I have been a Volvo driver since I stared driving and buying cars. This is, in fact, the first non-Volvo I have owned though I have driven dozens of other cars. I can say without hesitation that this is one of the better cars I've driven. The quality and safety are similar or superior to the pre-Ford Volvos. A great if relatively unknown car. I like this car more than I even expected when I bought it. Unique styling adds to the fun in my book.
I am the original owner. The car now has 132000 miles on it. Two years ago, in the winter, I drove it ALONE 4545 miles from Charlotte NC to Anchorage Alaska and that includes driving the Alcan Highway and then repeating the journey back home 6 months later. I now have driven it 2768 miles across country to Portland. This car never even "burped". I love this car. If I had any complaint, it would be the SID's pixels going out.
going strong after 191000 miles, fun to drive and amazing capacity.The turbocharged engine makes things fun and it is amazing in the snow. Now for the down sides it feels like I am playing wack a mole with all the problems maybe its just the fact it is an old car at this point. I would consider it decently reliable but, the parts feel like there unnecessary expensive compared to cars of the same size. Good car could be better though. if given the decision I would pass considering the company is out of business and there isn't much of a scrap Saab base to scavenge parts.
We've had our 2001 Saab 9-3 for 10 years now, and recently thought about saying good-bye. It's worth about $1500 to a private party, but it's way more more car than that!
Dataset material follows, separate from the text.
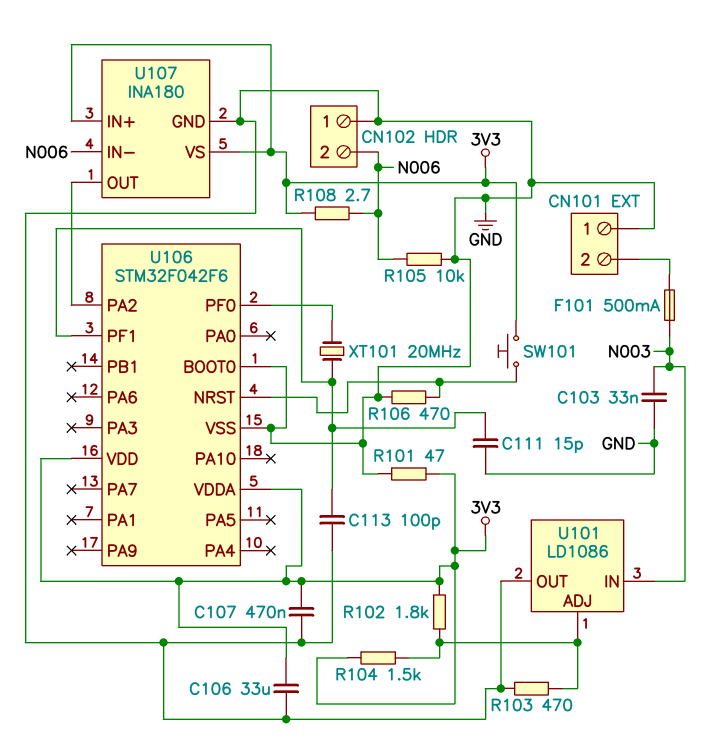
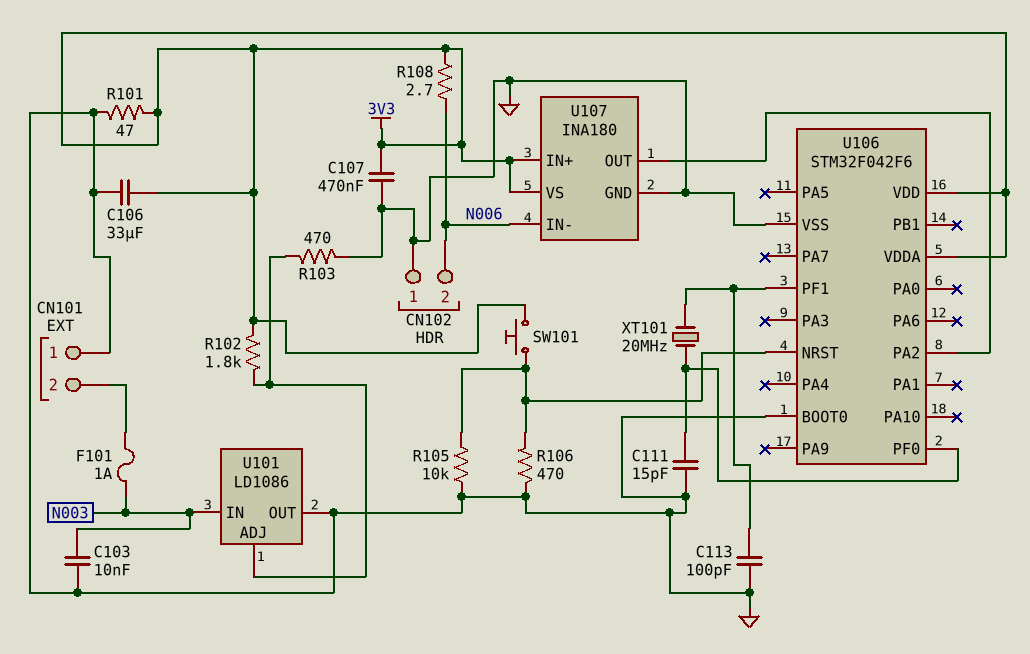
C103: 33nF (GND, N003) -> 10nF (GND, N003)
C111: 15pF (GND, U106/PF1) -> 15pF (GND, U106/PF0)
F101: 500mA (CN101/2, N003) -> 1A (CN101/2, N003)
R104: 1.5k (3V3, U101/ADJ) -> none
R105: 10k (GND, N006) -> 10k (GND, U106/NRST)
The truth, as I see it is this: If you have a mechanic who knows Saabs, owns the right equipment, and understands how to fix them, you are good-to-go. We are lucky to have Ray and Rich at Auto Works of Knoxville in our area. Ray bought all the right equipment to service Saabs years ago, and customers come from as far as St. Louis, MO to have their Saabs worked on here. Ray and Rich know these cars and keep us up and running. Saabs are Saabs...quirky and sometimes frustrating to own. Ours, we call her "Sadie", will suddenly decided she's going to turn on the check engine light and stay in second gear. The fix is a reset with a code reader. Works great for six months, then she does it again. Then about every two years, she'll just stop running at a stop sign. Suddenly starts idling rough and shuts down. Solution? Rich cleans the throttle body and resets the computer. "The next time, though, the throttle body will need replacement" says he. Ray says we can still keep driving her, he can still get parts, and anticipates he will be able to for years to come. Stellar performance, especially from a car valued at $1500....Oh yeah, we spent $600 last year to fix a tiny, flimsy switch that lets the top go down successfully. You have to be able to cuss in Swedish to get your fingers in the place this thing goes, and the flimsy switch is replaced by another...flimsy switch. But hey, it still works and is fun. "That's cool!" observes our Grandson Sam as he watches the top cycle. It is. We're keeping her.
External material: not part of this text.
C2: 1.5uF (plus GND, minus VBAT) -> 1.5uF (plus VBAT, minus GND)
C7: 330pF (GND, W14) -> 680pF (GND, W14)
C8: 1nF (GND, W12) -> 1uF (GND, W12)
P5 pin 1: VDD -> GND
If you're thinking about buying a 9-3 Hatchback: don't think twice, just walk away. If you work on your vehicles yourself you'll end up tearing your hair out because everything in the engine compartment is so poorly planned, parts are hard to find and expensive. Good luck finding a mechanic that will touch it. I bought this car 2 years ago and have had nothing but problems for the last year and a half (and it's been well taken care of). There are so many people saying they're happy I felt it necessary to share my absolutely terrible experience with this car. I find it no surprise Saab isn't around anymore.